Latest News » Forgetful memories could be indicators for stroke, according to new study

Frequent lapses in memory could be an indicator of stroke among more educated people.

Frequent lapses in memory could be an indicator of stroke among more educated people.

New research points to frequent memory lapses among people with high levels of education as a likely red flag for stroke risk.

According to HealthDay News, the study examined over 9,100 participants across the Netherlands, each at least 55 years old. During the study period — which spanned between 1990 and 1993, and then again in 2000 and 2001 — more than 1,100 of the subjects ended up having a stroke. While the researchers did not establish a definitive cause-and-effect association between weakening memory support and likelihood for strokes, their findings did indicate that middle-aged and older people who suffer lapses in memory also exhibit a 39 percent greater risk for a stroke.

Similar conclusions have been reached in Alzheimer's research studies, which also found that memory problems among those with higher levels of education signaled a higher likelihood for Alzheimer's disease and dementia.

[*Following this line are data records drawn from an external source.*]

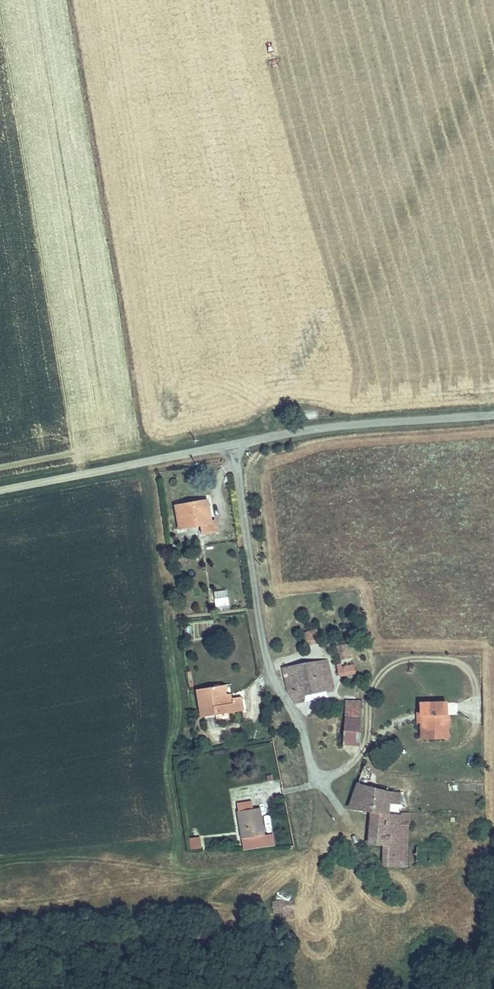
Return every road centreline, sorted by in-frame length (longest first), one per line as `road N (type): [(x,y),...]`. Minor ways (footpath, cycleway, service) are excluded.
road 1 (residential): [(231,445),(264,647),(320,779)]
road 2 (track): [(320,779),(357,759),(380,678),(402,662),(453,661),(474,676),(468,724)]
road 3 (unclassified): [(231,445),(327,428),(493,415)]
road 4 (unclassified): [(0,491),(231,445)]

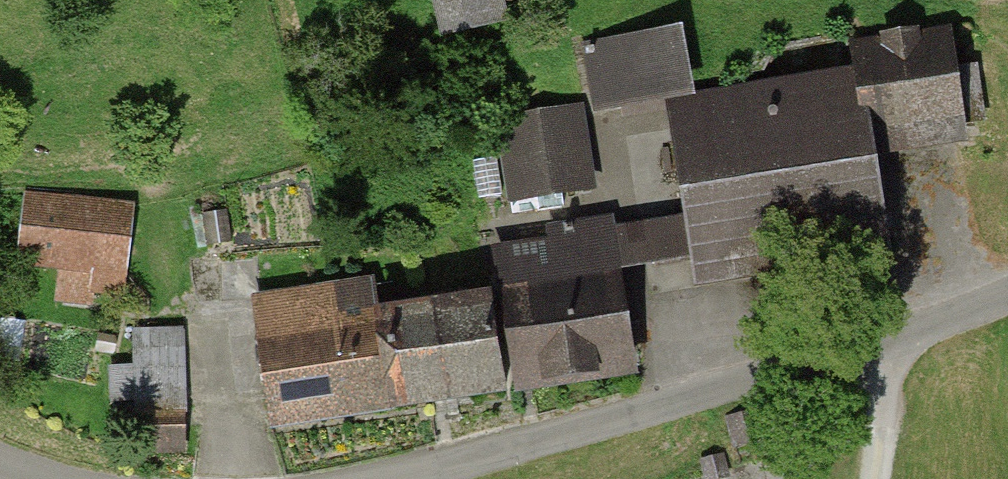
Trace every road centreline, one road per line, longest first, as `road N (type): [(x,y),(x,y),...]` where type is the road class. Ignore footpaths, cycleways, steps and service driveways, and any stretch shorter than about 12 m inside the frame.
road 1 (unclassified): [(394,478),(1007,295)]
road 2 (track): [(872,478),(882,334)]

"Given the role of education in revealing subjective memory complaints, we investigated the same association but in three separate groups: low education, medium education and high education," said Dr. Arfan Ikram, one of the study researchers, said in an official statement in the journal Stroke. "We found that the association of memory complaints with stroke was strongest among people with the highest education. If in future research we can confirm this, then I would like to assess whether people who complain about changes in their memory should be considered primary targets for further risk assessment and prevention of stroke."

While the researchers could not explain exactly why higher levels of education seem to correlate with greater stroke risk, Reuters notes one possibly theory stating that more highly-educated subjects exhibit greater amounts of "cognitive reserve," which might actually keep people from noticing increasing memory lapses until their stroke likelihood has grown too advanced.